Korhonen, et al. Expires November 25, 2010 [Page 4]
Internet-Draft LMA Redirect Support for PMIPv6 May 2010
2. Requirements and Terminology
2.1. Requirements
The key words "MUST", "MUST NOT", "REQUIRED", "SHALL", "SHALL NOT",
"SHOULD", "SHOULD NOT", "RECOMMENDED", "MAY", and "OPTIONAL" in this
document are to be interpreted as described in [RFC2119].
2.2. Terminology
In addition to the terminology defined in [RFC5213], the following
terminology is also used:
rfLMA
The LMA which receives the PBU from a MAG and decides to redirect
the IP mobility session to the target LMA (r2LMA).
r2LMA
The LMA to which a MAG was redirected to.
Redirection Domain
A group of LMAs that consist of at least one rfLMA and one or more
r2LMAs. A rfLMA is allowed to redirect mobility sessions only to
r2LMAs that belong to the same redirection domain.
Korhonen, et al. Expires November 25, 2010 [Page 5]
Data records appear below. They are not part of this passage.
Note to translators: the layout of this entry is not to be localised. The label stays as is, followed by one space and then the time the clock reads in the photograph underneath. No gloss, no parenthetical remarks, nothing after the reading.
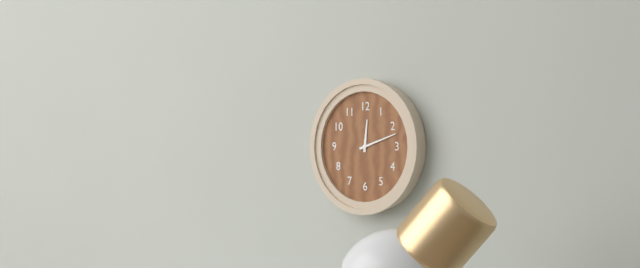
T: 12:12
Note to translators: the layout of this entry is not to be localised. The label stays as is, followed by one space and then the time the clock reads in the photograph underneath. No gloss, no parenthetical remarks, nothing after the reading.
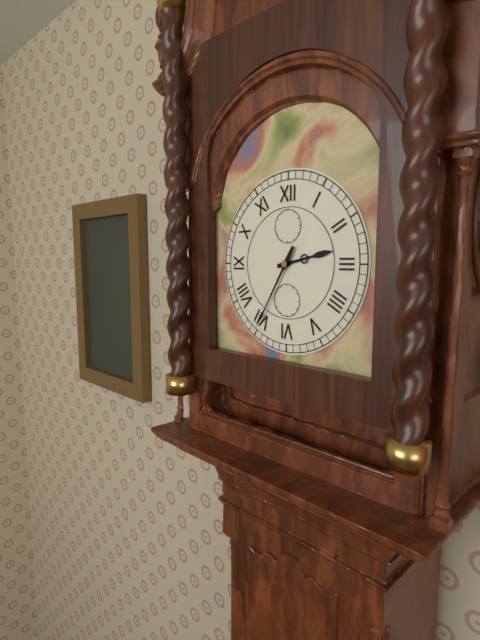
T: 2:35
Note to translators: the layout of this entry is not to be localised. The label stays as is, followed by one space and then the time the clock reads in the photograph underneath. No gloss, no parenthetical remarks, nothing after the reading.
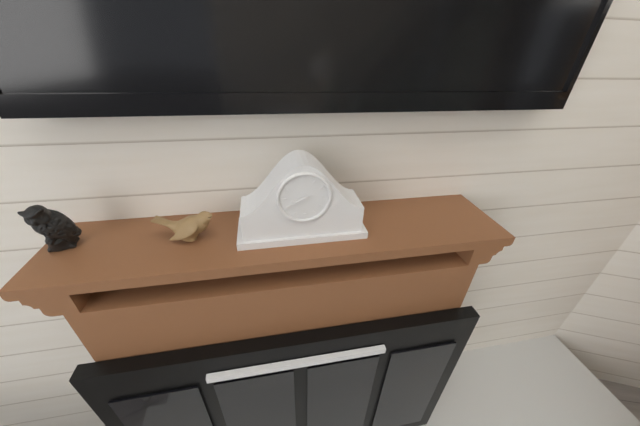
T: 8:41
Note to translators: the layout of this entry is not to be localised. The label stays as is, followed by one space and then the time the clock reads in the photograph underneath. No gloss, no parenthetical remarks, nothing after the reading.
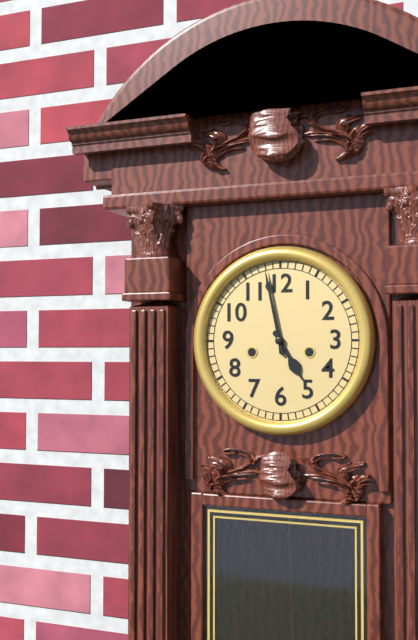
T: 4:58
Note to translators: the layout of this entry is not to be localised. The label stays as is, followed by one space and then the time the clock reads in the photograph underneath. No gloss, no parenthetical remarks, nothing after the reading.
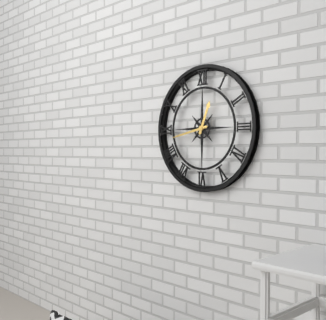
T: 12:43
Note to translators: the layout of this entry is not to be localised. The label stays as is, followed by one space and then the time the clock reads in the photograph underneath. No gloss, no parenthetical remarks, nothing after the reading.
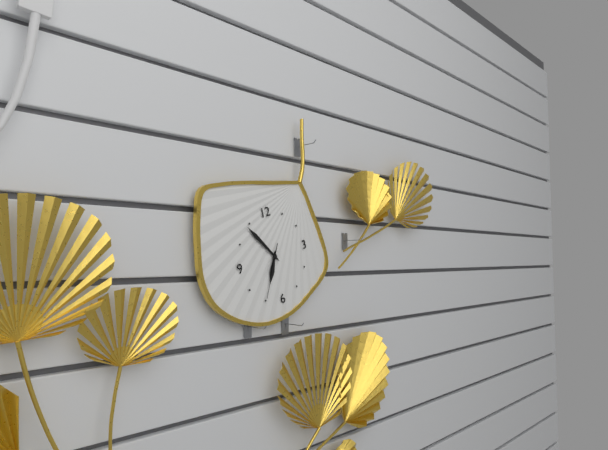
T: 6:54:35
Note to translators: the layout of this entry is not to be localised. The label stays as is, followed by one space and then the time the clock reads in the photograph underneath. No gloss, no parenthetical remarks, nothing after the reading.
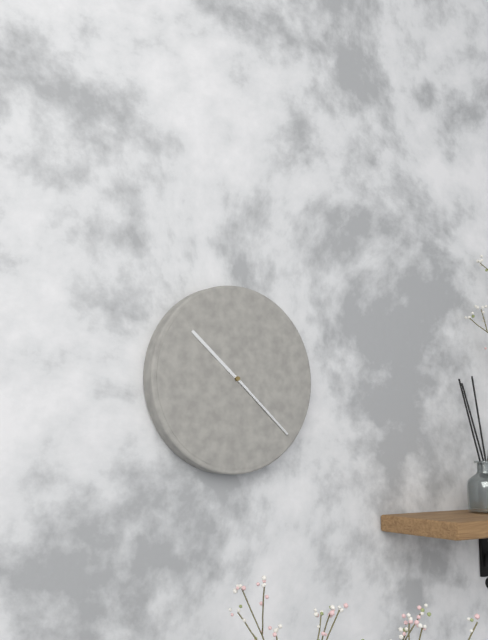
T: 10:22
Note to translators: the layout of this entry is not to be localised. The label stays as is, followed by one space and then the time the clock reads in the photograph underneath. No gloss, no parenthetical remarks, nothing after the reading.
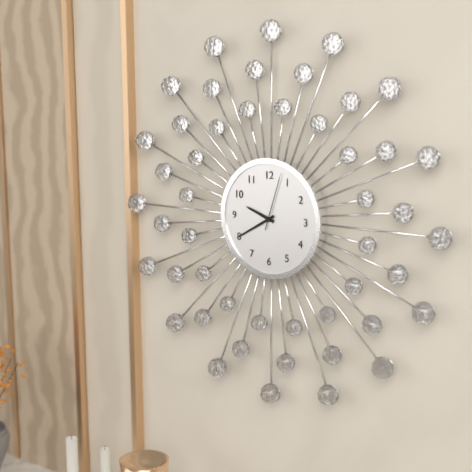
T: 9:40:03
Internet-Draft LMA Redirect Support for PMIPv6 May 2010
3. Proxy Mobile IPv6 Domain Assumptions
The redirection functionality has several assumptions on the PMIPv6
domain. They are discussed here as they have impact on PMIPv6
deployment.
Each functional LMA, whether that is a separate LMA in a cluster or
an individual blade in a chassis, participating to the redirection
MUST be reachable at an unicast IP address. The rfLMA and the r2LMA
MUST have a prior agreement and an established trust relationship to
perform the redirection. In this case, the rfLMA and the r2LMA are
said to belong to the same 'redirection domain'.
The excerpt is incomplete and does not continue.